Manitoba·Opinion

Winnipeg needs a ranked ballot: Time to vote positively, not defensively

One might look at Winnipeg's civic election and say democracy is alive and thriving here, but the way we vote for mayor and for councillors is wholly inadequate for producing the results that voters want, writes Alon Weinberg.
The way we vote for mayor and for councillors is wholly inadequate for producing the results that voters want, writes Alon Weinberg.

This year's Winnipeg mayoralty race has seen perhaps the greatest civic engagement in a campaign in the last 20 to 30 years, due to the wide-open race and both the number and diversity of the candidates seeking the city's highest office.

One might view the 2014 campaign and say that democracy is alive and thriving in Winnipeg, after the last decade of scandals at city hall, marked by elections with under 50 per cent voter turnout.

There is, however, a large elephant in the room that contradicts these impressions, and the aftermath of this election is the time for Winnipeggers to address this: The way we vote for mayor and for councillors is wholly inadequate for producing the results that voters want.

Despite having four to six viable mayoralty candidates, we are asked to mark only a single X on our ballots, leaving little room for nuanced preferences. Very likely, on Oct. 22, we will elect someone that the majority did not vote for, against the spirit of democracy.

Our elections more closely resemble the logic of gangs: the biggest bloc gets the whole territory, both on the councillor level and in the mayoral race, mirroring our provincial and federal elections.

That only the votes of the winner count is a large contributing factor in the poor turnout. If one supports a less popular candidate, the system inherently encourages them to stay home and not "waste their vote."

Altering the way we vote

The impacts of this system are not simply that we don't get what we voted for. Our first-past-the-post system actually alters the way we vote, as so often we vote strategically, based on polls, and out of fear.

The latest poll has just revealed a dead heat between Judy Wasylycia-Leis and Brian Bowman, and already I am hearing impassioned pleas from both "sides" to see the campaign as a two-horse race between left and right.

Our electoral system encourages this breakdown into a left-right choice, even if the candidates in the campaign don't entirely fit into these boxes.

It hinders democracy to vote according to polls, as though one were picking horses in a race. Polls have been wrong in several major elections across Canada over the past five years, one of the most striking examples being the last Alberta election.

In this election, I would strongly suggest ignoring the polls and voting for what you want rather than out of fear of the candidate you don't want being elected.

Municipally, the absence of parties allows for more nuance in policy. Candidates can create policy based on real civic needs and not in accordance with ideological left-right dogmas. Environmental issues, for instance, ought to be the domain of both left and right.

In this either-or logic, campaigns often become negative, and already these last two weeks the candidate of the left has released a flyer attacking the inexperience of the supposed leading candidate of the right.
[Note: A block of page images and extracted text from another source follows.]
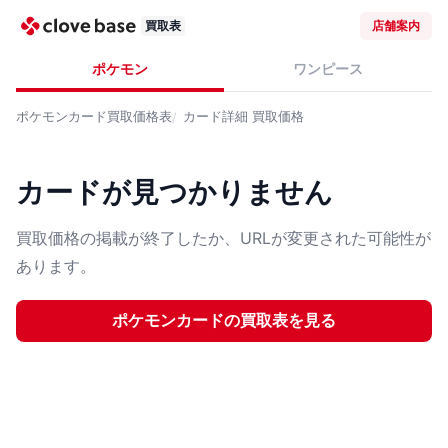
買取表
店舗案内
ポケモン
ワンピース
ポケモンカード
買取価格表
カード詳細
買取価格
カードが見つかりません
買取価格の掲載が終了したか、URLが変更された可能性が
あります。
ポケモンカード
の買取表を見る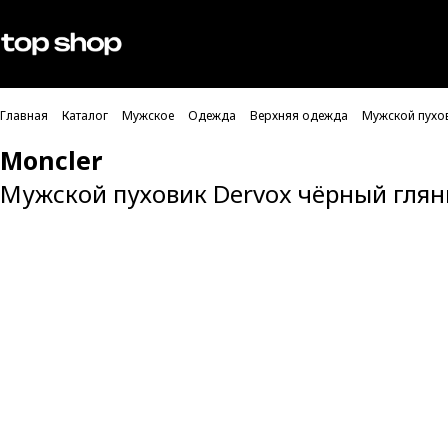
Проверка хлебных крошек
Мужское
Женское
Главная
Каталог
Мужское
Одежда
Верхняя одежда
Мужской пухо
Moncler
Мужской пуховик Dervox чёрный гля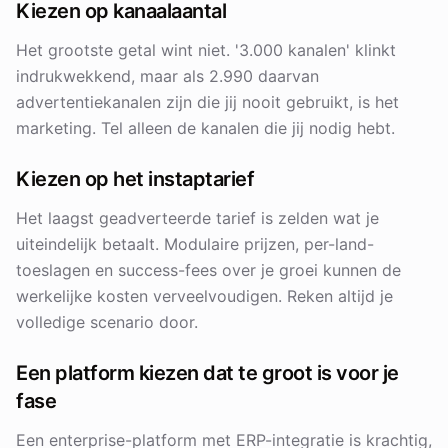
Kiezen op kanaalaantal
Het grootste getal wint niet. '3.000 kanalen' klinkt
indrukwekkend, maar als 2.990 daarvan
advertentiekanalen zijn die jij nooit gebruikt, is het
marketing. Tel alleen de kanalen die jij nodig hebt.
Kiezen op het instaptarief
Het laagst geadverteerde tarief is zelden wat je
uiteindelijk betaalt. Modulaire prijzen, per-land-
toeslagen en success-fees over je groei kunnen de
werkelijke kosten verveelvoudigen. Reken altijd je
volledige scenario door.
Een platform kiezen dat te groot is voor je
fase
Een enterprise-platform met ERP-integratie is krachtig,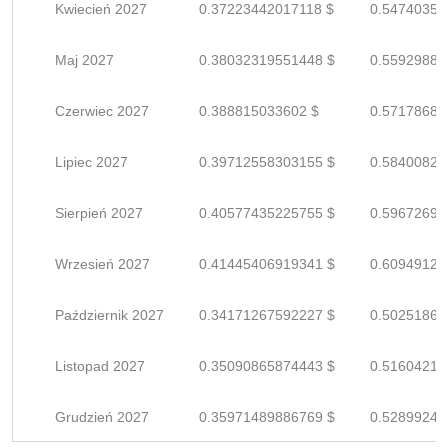
Kwiecień 2027
0.37223442017118 $
0.54740355
Maj 2027
0.38032319551448 $
0.55929881
Czerwiec 2027
0.388815033602 $
0.57178681
Lipiec 2027
0.39712558303155 $
0.58400821
Sierpień 2027
0.40577435225755 $
0.59672698
Wrzesień 2027
0.41445406919341 $
0.60949127
Październik 2027
0.34171267592227 $
0.50251864
Listopad 2027
0.35090865874443 $
0.51604214
Grudzień 2027
0.35971489886769 $
0.52899249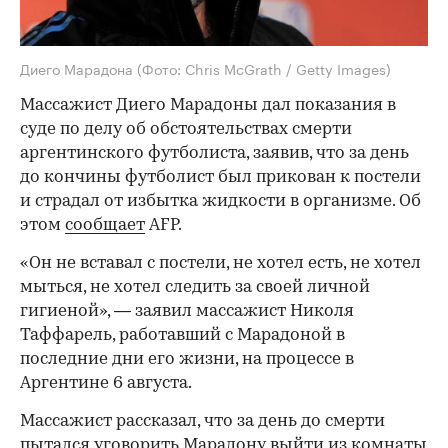
Диего Марадона
(Фото: Chris McGrath / Getty Images)
Массажист Диего Марадоны дал показания в
суде по делу об обстоятельствах смерти
аргентинского футболиста, заявив, что за день
до кончины футболист был прикован к постели
и страдал от избытка жидкости в организме. Об
этом
сообщает
AFP.
«Он не вставал с постели, не хотел есть, не хотел
мыться, не хотел следить за своей личной
гигиеной», — заявил массажист Николя
Таффарель, работавший с Марадоной в
последние дни его жизни, на процессе в
Аргентине 6 августа.
Массажист рассказал, что за день до смерти
пытался уговорить Марадону выйти из комнаты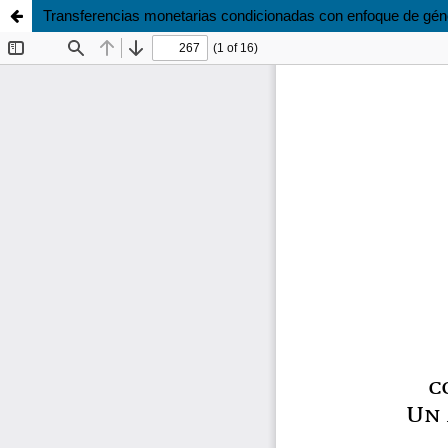
Transferencias monetarias condicionadas con enfoque de géne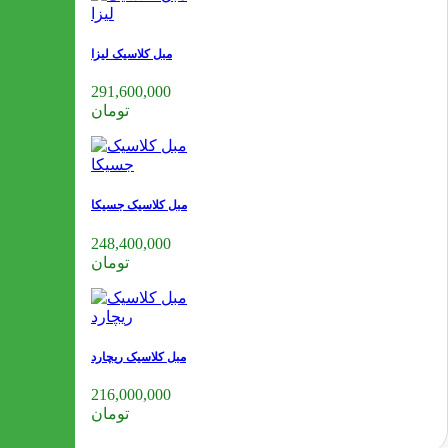
مبل کلاسیک لیزا
291,600,000
تومان
مبل کلاسیک جسیکا
248,400,000
تومان
مبل کلاسیک ریچارد
216,000,000
تومان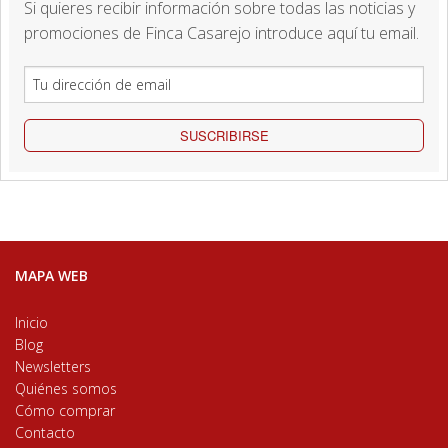
Si quieres recibir información sobre todas las noticias y
promociones de Finca Casarejo introduce aquí tu email.
SUSCRIBIRSE
MAPA WEB
Inicio
Blog
Newsletters
Quiénes somos
Cómo comprar
Contacto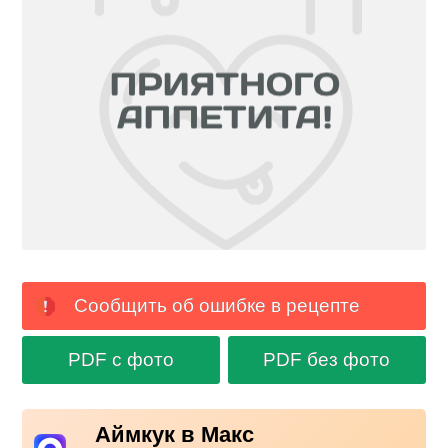
Сообщить об ошибке в рецепте
PDF с фото
PDF без фото
Аймкук в Макс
One need only think of the negativity of the last few provincial and federal campaigns and the unending partisanship between them, when those elected ought to be governing together for us all. The politics of the least bad is not the politics of progress.

How about a ranked ballot?

However, we can repair the electoral system, shifting to a ranked ballot where we express our preferences (1-2-3-4, etc), eliminating strategic considerations.

In a ranked ballot, one is only elected once reaching 50 per cent plus one of the vote, and there are rounds of counting.

After each round, if nobody has reached the 50 per cent threshold, the last place candidate is dropped and the ballots distributed to those voters' second choices.

Already, federal parties elect their leaders this way, and a great advantage is that in a multi-round count, the winning candidate represents not simply their own bloc of voters, but rather a more diverse, broad segment of the population.

The micro-coalition that the winner embodies ensures that one interest does not control city hall, and it requires elected leaders to be more sensitive to the needs of the citizens as a whole. Is this not closer to what democracy is supposed to look like?

This idea is a simple repair to our elections on the municipal level. Already, Ontario's premier has committed to the 2018 municipal elections, employing a ranked ballot in response to a popular campaign, and Minneapolis's last two civic elections used a 1-2-3 ballot.

We can engage in debates over this policy or that candidate, but under a the first-past-the-post system, we are failing ourselves as a democracy. Until we can vote freely and positively, we will continue to get scantly democratic electoral results and remain mired in democratic mediocrity.

With problems like Winnipeg's, we need a city council led by a popular mayor that works co-operatively to solve our systematic problems. A ranked ballot would be one large step in moving us all in that direction.


Alon Weinberg is a lifelong student who has studied philosophy and recently completed an MA in Native Studies. He is currently pursuing ecological theology and is an active member of the fledgling group Fair Vote Manitoba.